Ana Sá Lopes –
Jornal i
Soares percebeu
antes dos outros que o regime estava a cair e precisava de um partido
constituído para quando chegasse a democracia. Mas a fundação do PS foi
aprovada com sete votos contra
As resistências
foram imensas, a começar em
Salgado Zenha. O núcleo da Acção Socialista Portuguesa de
Lisboa - a que pertencia a própria mulher de Mário Soares, Maria Barroso - não
queria fundar o Partido Socialista. Alguns dos que foram parar a Bad Munstereifel
não sabiam que aquele seria o congresso da fundação do PS. Na biografia “Mário
Soares - uma vida”, o jornalista e fundador do PS Mário Mesquita conta só ter
percebido em Bad
Munstereifel que o encontro se destinava a fundar o PS:
“Chegámos lá e encontrámos uma coisa que não sabíamos que íamos encontrar: a
reunião tinha sido preparada como destinada a fundar o PS e a nossa posição era
estranha, extemporânea. Os de Coimbra e de outros sítios, assim como a
representação no exílio, eram a favor. Em Lisboa não tínhamos a ideia de que
íamos discutir a possível fundação do partido. O Zenha não tinha ido porque
achava que não havia razão para lá ir. Ele e outros amigos em Lisboa diziam
algo do género: ‘Isto são coisas do Mário’”.
Mário Soares tinha
percebido a iminência do fim do regime e a urgência de ter um partido
constituído. Dirá, no mesmo livro, Alberto Arons de Carvalho: “Mário Soares
tinha muito mais essa percepção. Lembro-me, no congresso da fundação, dele a
dizer ‘o regime está no fim’. A maior parte da malta achava tudo óptimo mas
ninguém acreditava. Ele tinha a visão distanciada, global, e a nossa, que
vivíamos no dia-a-dia, era que isto estava intocável, firme”.
A ideia tinha
começado a germinar na cabeça de Mário Soares e de Tito de Morais algum tempo
antes: “Foi então que o Ramos da Costa, o Tito de Morais e eu começámos a
pensar seriamente em transformar a ASP em Partido Socialista. A
situação político-colonial deteriorava-se todos os dias em Portugal. A ‘primavera
política’ lançada por Marcelo Caetano tinha-se desprestigiado em absoluto aos
olhos dos portugueses. Chegaram-nos rumores seguros de que havia uma
conspiração militar em marcha e nós precisávamos de um instrumento - como eu
lhe chamava, um Stradivarius - com contactos europeus sólidos, para nos
podermos impor na hora H... Isto é, quando a revolução anticolonialista e
democrática triunfasse”, escreve Soares no seu livro “Um político assume-se”.
O congresso foi
organizado com o apoio da Fundação Friedrich Ebert, ligada ao SPD alemão.

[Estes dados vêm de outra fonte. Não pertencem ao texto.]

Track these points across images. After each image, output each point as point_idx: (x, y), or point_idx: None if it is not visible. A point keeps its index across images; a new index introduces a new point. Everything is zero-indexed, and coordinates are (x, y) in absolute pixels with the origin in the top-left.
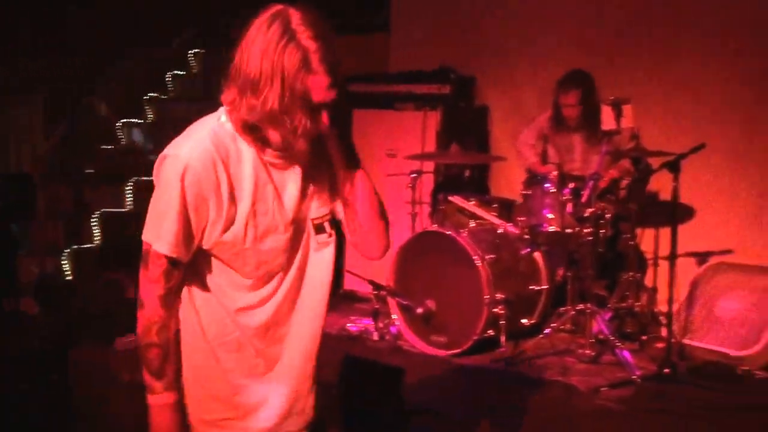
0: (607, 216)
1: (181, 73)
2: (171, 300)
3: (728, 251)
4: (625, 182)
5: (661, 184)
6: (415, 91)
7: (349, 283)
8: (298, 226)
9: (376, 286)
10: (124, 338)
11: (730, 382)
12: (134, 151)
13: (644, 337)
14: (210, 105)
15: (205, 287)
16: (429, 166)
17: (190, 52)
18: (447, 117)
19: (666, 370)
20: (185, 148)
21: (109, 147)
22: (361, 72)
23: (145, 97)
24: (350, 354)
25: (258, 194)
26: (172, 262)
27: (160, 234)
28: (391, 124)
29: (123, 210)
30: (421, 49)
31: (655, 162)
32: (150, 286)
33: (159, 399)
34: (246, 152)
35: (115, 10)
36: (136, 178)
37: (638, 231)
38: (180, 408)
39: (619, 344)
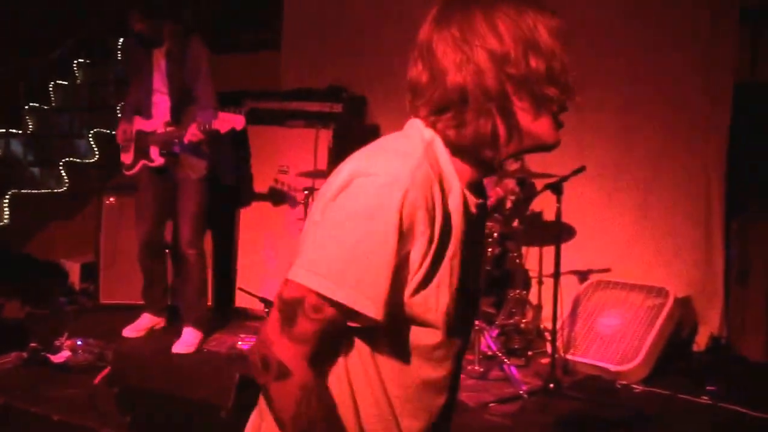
0: (495, 235)
1: (64, 83)
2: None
3: (606, 270)
4: (509, 202)
5: (544, 204)
6: (307, 108)
7: (240, 301)
8: None
9: (268, 304)
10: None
11: (611, 396)
12: (13, 164)
13: (530, 353)
14: (96, 116)
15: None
16: (321, 183)
17: (74, 61)
18: (339, 135)
19: (551, 385)
20: (399, 167)
21: None
22: (253, 89)
23: (25, 107)
24: (244, 374)
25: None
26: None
27: (359, 286)
28: (283, 141)
29: None
30: (313, 67)
31: (538, 183)
32: (294, 346)
33: None
34: (456, 186)
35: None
36: (14, 190)
37: (523, 249)
38: None
39: (506, 360)
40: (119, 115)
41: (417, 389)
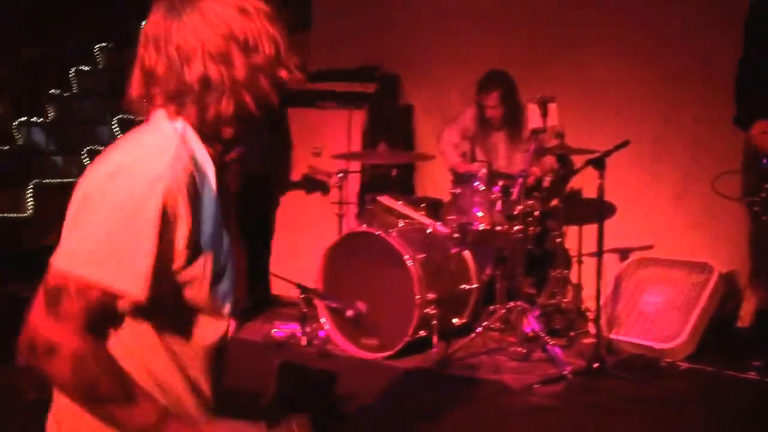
0: (535, 213)
1: (86, 68)
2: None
3: (648, 247)
4: (548, 180)
5: (584, 182)
6: (339, 89)
7: (276, 288)
8: None
9: (304, 289)
10: None
11: (656, 374)
12: (34, 152)
13: (572, 334)
14: (119, 101)
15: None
16: (355, 165)
17: (96, 46)
18: (372, 116)
19: (595, 365)
20: (158, 163)
21: (5, 147)
22: None
23: (46, 94)
24: (284, 361)
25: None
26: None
27: (121, 271)
28: (316, 123)
29: (22, 215)
30: (344, 47)
31: (578, 160)
32: (61, 325)
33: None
34: (210, 168)
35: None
36: (37, 180)
37: (564, 228)
38: None
39: (549, 341)
40: None
41: (198, 347)
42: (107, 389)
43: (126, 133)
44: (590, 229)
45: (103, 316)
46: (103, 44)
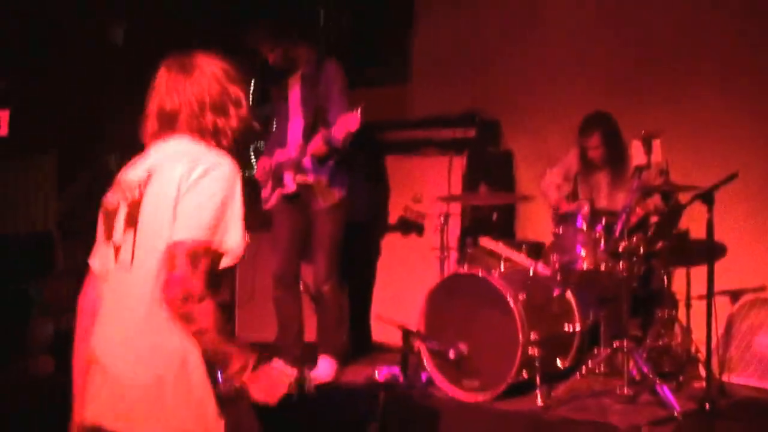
0: (640, 252)
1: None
2: None
3: (761, 288)
4: (654, 219)
5: (690, 222)
6: (439, 136)
7: (377, 334)
8: None
9: (406, 332)
10: None
11: None
12: None
13: (682, 378)
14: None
15: None
16: (456, 209)
17: None
18: (472, 161)
19: (707, 406)
20: (229, 161)
21: None
22: (383, 119)
23: None
24: (389, 393)
25: None
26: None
27: (240, 234)
28: (416, 170)
29: None
30: (443, 95)
31: (684, 198)
32: (202, 279)
33: None
34: None
35: (128, 63)
36: None
37: (670, 269)
38: None
39: (657, 382)
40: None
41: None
42: (226, 331)
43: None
44: (698, 271)
45: (213, 273)
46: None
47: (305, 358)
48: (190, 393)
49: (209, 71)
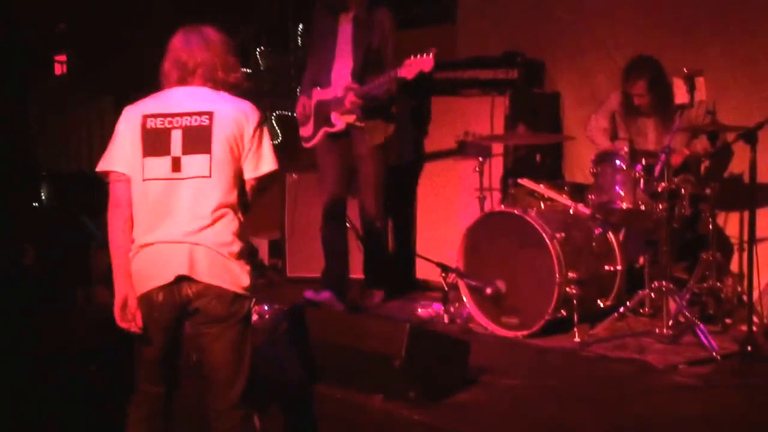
0: (683, 193)
1: (249, 70)
2: None
3: None
4: (703, 162)
5: (744, 165)
6: (482, 76)
7: (421, 272)
8: None
9: (445, 269)
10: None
11: None
12: None
13: (728, 321)
14: (278, 99)
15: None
16: (498, 150)
17: (257, 49)
18: (515, 102)
19: (748, 348)
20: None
21: None
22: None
23: None
24: (415, 325)
25: None
26: None
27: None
28: (459, 111)
29: None
30: (489, 35)
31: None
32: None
33: None
34: None
35: (178, 7)
36: None
37: (722, 214)
38: None
39: (699, 324)
40: (298, 92)
41: None
42: None
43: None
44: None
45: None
46: (263, 47)
47: (351, 291)
48: (239, 258)
49: (218, 40)
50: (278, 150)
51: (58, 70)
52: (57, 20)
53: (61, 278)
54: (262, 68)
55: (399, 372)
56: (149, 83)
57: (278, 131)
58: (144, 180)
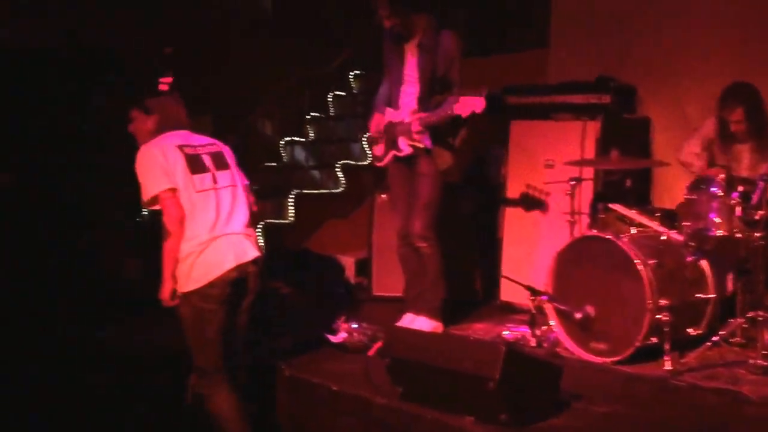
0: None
1: (342, 93)
2: None
3: None
4: None
5: None
6: (574, 101)
7: (506, 294)
8: None
9: (533, 292)
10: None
11: None
12: (296, 167)
13: None
14: (366, 123)
15: None
16: (588, 174)
17: (350, 73)
18: (607, 127)
19: None
20: None
21: (273, 164)
22: (517, 83)
23: (307, 117)
24: (511, 347)
25: None
26: None
27: None
28: (549, 135)
29: (285, 221)
30: (581, 60)
31: None
32: None
33: None
34: None
35: (275, 32)
36: (297, 191)
37: None
38: None
39: None
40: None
41: None
42: None
43: None
44: None
45: None
46: (356, 71)
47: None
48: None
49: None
50: (367, 171)
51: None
52: (162, 45)
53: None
54: (355, 92)
55: (492, 394)
56: (242, 102)
57: (368, 152)
58: (197, 192)
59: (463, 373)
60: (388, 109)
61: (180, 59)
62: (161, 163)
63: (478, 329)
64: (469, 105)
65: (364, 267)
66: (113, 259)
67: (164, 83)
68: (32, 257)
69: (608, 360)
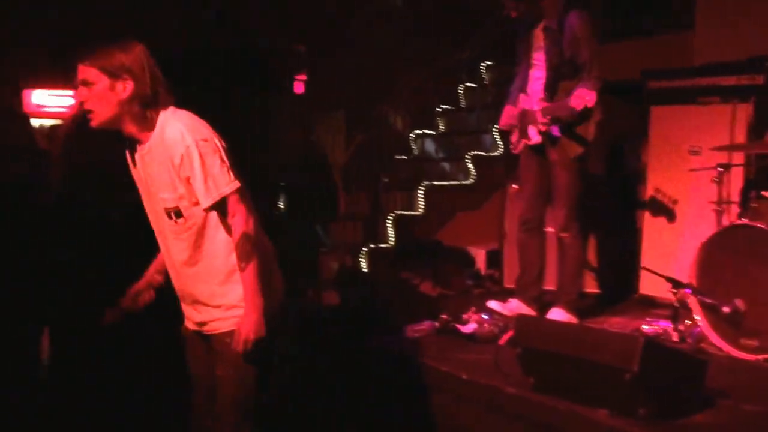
0: None
1: (473, 85)
2: None
3: None
4: None
5: None
6: (722, 83)
7: (645, 287)
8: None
9: (677, 284)
10: (414, 326)
11: None
12: (426, 160)
13: None
14: (500, 112)
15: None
16: (738, 160)
17: (481, 64)
18: (760, 109)
19: None
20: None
21: (403, 157)
22: (660, 67)
23: (437, 109)
24: (650, 338)
25: None
26: None
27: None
28: (694, 120)
29: (415, 213)
30: (730, 42)
31: None
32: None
33: None
34: None
35: (406, 27)
36: (427, 183)
37: None
38: None
39: None
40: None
41: None
42: None
43: None
44: None
45: None
46: (487, 62)
47: (542, 301)
48: None
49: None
50: (498, 162)
51: (298, 88)
52: (296, 43)
53: (294, 279)
54: (486, 83)
55: (629, 386)
56: (373, 97)
57: (499, 143)
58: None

“Foram os alemães que pagaram tudo, sobretudo os bilhetes de avião, que eram o
mais dispendioso”, escreve Soares. Manuel Tito de Morais é o responsável pela
organização e toda a logística do congresso da fundação. “O congresso não foi
fácil (...) a discussão mais dura ocorreu entre mim e o Mário Mesquita. Não fui
capaz de o convecer”, afirma Soares no livro.
Citado na biografia
de Soares, Mário Mesquita diz: “Ele [Mário Soares] convenceu o congresso. E
houve uma pessoa que teve uma posição muito clara no sentido de dizer ‘viemos
de Lisboa, temos um mandato, não podemos votar contra esse mandato. Podemos
daqui a seis meses fazer outro congresso, ponderando as razões que o secretário-geral
invoca, mas neste momento estamos vinculados a um mandato’. Era eu, com a minha
vocação para desmancha-prazeres”. Mas o próprio Mesquita reconhece que entre os
elementos de Lisboa não havia a noção que Mário soares tinha da iminência da
queda do regime: “Os exilados teriam mais pressa devido à sua situação. E é
preciso dizer que em Portugal não havia a percepção transmitida por Mário
Soares de que o regime podia estar à beira do fim (...) havia uma grande
diferença entre o estado de espírito dele, achando que o regime ia cair em
breve e o ponto de vista no núcleo de Lisboa que vivia num grande desânimo”. O
PS foi fundado com sete votos contra - entre os quais o de Mário Mesquita e o
de Maria Barroso, casada com Mário Soares e a única mulher presente na fundação.